## WHAT IS REQUIRED:
Copy the items word for word, starting with the very first line and going on through the line that contains "dist [0.000189, 0.000266]", with both of those lines included.

DATA SUPPLIED below:

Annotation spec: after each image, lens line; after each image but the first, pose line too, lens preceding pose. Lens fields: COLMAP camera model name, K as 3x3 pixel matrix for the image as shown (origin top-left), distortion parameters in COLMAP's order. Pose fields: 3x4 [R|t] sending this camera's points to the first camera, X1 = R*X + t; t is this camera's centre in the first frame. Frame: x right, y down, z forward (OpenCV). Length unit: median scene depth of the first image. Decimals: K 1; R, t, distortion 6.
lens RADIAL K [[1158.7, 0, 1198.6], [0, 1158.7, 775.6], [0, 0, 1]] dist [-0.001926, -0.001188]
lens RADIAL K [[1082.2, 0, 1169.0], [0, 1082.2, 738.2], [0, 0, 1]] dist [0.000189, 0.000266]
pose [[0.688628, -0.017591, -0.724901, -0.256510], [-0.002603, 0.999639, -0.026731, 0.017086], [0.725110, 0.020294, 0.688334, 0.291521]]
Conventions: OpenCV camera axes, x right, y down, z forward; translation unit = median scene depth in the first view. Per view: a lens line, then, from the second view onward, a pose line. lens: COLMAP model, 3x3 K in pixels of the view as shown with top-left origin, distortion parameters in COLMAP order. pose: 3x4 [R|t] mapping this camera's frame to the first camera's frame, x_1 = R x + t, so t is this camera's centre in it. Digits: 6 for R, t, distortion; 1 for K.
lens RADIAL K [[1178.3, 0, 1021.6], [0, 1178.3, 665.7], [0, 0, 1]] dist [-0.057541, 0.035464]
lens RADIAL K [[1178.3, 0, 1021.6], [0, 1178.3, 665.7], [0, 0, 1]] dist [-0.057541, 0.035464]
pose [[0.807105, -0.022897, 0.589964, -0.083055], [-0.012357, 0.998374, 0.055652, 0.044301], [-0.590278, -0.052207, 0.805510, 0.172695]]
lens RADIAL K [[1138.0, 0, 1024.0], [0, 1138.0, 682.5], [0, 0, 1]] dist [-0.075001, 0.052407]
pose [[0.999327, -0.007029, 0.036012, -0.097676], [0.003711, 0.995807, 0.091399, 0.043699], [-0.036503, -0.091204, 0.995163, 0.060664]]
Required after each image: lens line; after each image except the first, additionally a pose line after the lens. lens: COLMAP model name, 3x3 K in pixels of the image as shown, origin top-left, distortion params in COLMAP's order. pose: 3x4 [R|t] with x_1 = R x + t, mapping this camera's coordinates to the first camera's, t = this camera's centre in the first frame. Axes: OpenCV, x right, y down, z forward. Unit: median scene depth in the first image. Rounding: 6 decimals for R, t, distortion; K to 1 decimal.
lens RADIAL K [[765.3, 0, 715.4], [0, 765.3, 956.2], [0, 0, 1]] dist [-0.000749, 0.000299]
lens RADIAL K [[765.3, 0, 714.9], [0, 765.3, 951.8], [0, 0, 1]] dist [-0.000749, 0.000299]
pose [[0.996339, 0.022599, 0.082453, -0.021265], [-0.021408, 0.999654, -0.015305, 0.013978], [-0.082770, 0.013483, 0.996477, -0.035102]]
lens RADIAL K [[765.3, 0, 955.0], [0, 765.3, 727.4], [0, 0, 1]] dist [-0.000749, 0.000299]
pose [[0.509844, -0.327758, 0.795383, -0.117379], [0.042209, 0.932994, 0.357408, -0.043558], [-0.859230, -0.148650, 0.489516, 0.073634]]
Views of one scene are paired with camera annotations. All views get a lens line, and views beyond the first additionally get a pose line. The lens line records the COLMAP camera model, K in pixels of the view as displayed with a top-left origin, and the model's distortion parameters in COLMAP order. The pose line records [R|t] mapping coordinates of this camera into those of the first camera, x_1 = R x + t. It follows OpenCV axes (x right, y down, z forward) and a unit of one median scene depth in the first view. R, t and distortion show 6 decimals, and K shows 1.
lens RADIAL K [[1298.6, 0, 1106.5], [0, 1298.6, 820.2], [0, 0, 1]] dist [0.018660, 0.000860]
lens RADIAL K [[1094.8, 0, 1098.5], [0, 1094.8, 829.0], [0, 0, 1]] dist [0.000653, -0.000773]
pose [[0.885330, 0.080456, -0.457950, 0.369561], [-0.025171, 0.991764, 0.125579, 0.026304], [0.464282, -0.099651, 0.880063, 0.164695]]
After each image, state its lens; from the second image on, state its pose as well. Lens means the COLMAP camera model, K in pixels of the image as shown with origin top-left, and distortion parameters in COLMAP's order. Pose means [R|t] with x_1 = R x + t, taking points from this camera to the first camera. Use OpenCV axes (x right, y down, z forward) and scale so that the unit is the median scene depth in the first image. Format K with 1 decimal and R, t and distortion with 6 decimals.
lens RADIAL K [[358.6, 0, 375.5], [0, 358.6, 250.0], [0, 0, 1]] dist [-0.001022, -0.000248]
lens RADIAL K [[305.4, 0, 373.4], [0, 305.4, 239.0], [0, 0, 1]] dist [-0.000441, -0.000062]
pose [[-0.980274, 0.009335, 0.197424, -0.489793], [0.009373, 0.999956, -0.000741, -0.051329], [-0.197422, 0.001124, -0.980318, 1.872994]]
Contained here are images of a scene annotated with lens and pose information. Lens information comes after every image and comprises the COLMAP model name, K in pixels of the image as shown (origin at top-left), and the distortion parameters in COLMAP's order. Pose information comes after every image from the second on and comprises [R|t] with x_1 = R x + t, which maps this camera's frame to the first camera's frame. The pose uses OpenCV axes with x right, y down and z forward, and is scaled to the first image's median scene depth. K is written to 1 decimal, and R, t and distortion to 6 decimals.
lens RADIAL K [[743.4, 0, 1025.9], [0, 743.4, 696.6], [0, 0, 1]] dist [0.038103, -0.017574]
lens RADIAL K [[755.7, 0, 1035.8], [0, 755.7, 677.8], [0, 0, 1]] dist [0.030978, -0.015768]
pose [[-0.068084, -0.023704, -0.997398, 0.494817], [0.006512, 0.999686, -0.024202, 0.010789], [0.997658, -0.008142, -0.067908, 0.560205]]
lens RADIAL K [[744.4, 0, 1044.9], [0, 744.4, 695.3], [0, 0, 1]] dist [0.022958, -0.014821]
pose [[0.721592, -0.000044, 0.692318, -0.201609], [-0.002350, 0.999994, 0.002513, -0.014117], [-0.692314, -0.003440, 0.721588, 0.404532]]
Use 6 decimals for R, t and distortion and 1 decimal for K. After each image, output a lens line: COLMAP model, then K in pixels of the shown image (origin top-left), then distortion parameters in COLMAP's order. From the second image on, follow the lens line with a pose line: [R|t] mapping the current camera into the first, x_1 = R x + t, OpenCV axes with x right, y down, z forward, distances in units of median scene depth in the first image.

End of DATA SUPPLIED.

## SOLUTION TO THIS PROBLEM:
Annotation spec: after each image, lens line; after each image but the first, pose line too, lens preceding pose. Lens fields: COLMAP camera model name, K as 3x3 pixel matrix for the image as shown (origin top-left), distortion parameters in COLMAP's order. Pose fields: 3x4 [R|t] sending this camera's points to the first camera, X1 = R*X + t; t is this camera's centre in the first frame. Frame: x right, y down, z forward (OpenCV). Length unit: median scene depth of the first image. Decimals: K 1; R, t, distortion 6.
lens RADIAL K [[1158.7, 0, 1198.6], [0, 1158.7, 775.6], [0, 0, 1]] dist [-0.001926, -0.001188]
lens RADIAL K [[1082.2, 0, 1169.0], [0, 1082.2, 738.2], [0, 0, 1]] dist [0.000189, 0.000266]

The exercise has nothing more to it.